== TASK DIRECTIONS ==
Say how many lines in the material below contain the word "Disabilities", giving the number alone.

== RECORDS SUPPLIED ==
********************

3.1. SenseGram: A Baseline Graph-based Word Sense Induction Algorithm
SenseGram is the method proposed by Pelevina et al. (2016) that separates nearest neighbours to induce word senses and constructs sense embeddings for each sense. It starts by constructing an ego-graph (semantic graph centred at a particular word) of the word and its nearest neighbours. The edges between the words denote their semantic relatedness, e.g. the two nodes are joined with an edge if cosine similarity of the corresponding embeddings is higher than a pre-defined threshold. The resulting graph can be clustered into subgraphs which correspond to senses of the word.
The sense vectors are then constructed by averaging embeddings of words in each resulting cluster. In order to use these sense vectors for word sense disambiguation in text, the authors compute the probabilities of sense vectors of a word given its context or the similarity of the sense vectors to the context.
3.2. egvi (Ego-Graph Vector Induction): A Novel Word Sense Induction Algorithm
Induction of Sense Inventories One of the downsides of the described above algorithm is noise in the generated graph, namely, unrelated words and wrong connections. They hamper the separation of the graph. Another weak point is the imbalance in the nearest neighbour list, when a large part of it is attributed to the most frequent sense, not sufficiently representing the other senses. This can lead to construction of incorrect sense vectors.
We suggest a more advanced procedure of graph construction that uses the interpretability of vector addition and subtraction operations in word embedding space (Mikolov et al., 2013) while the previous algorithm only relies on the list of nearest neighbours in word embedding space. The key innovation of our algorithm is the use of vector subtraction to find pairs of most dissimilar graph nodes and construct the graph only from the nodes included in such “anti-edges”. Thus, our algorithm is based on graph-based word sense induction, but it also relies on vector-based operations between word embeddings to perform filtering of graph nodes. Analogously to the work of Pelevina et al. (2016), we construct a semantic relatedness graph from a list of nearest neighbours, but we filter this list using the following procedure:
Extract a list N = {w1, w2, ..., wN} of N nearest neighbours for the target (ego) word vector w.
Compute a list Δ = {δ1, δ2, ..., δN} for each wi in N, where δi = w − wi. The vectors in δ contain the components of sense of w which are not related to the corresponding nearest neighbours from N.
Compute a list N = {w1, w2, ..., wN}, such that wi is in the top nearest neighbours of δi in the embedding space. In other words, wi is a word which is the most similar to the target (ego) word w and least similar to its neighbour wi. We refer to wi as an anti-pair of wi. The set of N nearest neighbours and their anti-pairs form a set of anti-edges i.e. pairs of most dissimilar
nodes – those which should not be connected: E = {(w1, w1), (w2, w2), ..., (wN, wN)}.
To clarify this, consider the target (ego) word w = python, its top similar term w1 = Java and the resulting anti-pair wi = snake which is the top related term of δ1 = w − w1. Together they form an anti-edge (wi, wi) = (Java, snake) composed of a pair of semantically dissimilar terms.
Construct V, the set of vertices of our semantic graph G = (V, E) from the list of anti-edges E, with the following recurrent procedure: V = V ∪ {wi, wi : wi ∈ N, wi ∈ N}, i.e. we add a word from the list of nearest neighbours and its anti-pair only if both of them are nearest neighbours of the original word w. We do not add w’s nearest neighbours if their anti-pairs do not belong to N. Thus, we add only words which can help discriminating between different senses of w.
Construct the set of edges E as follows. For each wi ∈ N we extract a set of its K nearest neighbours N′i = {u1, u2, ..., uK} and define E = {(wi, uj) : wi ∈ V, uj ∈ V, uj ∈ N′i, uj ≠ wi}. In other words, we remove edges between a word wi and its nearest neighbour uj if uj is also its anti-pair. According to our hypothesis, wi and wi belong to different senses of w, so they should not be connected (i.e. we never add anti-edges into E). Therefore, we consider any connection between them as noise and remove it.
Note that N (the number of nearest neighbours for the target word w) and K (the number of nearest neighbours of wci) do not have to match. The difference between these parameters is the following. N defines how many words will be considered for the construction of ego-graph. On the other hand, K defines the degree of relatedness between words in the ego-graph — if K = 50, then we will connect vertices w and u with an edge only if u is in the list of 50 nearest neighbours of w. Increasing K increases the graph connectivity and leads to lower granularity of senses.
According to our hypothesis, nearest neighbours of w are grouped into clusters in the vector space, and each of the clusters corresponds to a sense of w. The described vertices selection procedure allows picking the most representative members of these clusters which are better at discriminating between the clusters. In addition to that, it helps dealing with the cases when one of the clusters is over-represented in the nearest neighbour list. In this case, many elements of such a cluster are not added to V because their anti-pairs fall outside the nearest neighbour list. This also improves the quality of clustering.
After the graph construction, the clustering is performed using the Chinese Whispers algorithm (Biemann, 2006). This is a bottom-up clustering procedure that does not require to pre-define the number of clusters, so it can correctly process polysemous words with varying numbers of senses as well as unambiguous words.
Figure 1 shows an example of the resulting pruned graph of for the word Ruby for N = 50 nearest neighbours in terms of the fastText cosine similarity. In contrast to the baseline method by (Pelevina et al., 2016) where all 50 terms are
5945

********************

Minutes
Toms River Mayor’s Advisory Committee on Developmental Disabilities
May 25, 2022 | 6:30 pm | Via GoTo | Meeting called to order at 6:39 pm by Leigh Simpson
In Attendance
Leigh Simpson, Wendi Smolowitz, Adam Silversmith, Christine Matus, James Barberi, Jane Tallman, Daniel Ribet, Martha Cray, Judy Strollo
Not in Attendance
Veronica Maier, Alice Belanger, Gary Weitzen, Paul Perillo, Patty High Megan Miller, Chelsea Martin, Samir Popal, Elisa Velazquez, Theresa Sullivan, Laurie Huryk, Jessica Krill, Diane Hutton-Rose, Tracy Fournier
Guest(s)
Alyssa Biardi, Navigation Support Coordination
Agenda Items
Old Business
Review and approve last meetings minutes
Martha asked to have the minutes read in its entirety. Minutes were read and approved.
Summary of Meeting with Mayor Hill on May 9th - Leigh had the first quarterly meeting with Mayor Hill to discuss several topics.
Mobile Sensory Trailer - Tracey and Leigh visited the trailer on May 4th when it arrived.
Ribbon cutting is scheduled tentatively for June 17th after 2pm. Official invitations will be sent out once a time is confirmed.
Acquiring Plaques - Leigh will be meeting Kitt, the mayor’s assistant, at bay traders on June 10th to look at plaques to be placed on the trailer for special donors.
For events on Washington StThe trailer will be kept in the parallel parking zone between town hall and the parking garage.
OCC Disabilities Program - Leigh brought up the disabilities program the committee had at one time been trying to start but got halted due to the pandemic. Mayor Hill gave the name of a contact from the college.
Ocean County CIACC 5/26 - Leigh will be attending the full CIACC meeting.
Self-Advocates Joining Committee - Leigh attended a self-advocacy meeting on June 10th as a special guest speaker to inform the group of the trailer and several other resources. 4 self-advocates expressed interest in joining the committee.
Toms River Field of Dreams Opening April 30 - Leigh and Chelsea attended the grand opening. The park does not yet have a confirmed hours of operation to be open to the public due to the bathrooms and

********************

== RESULT ==
2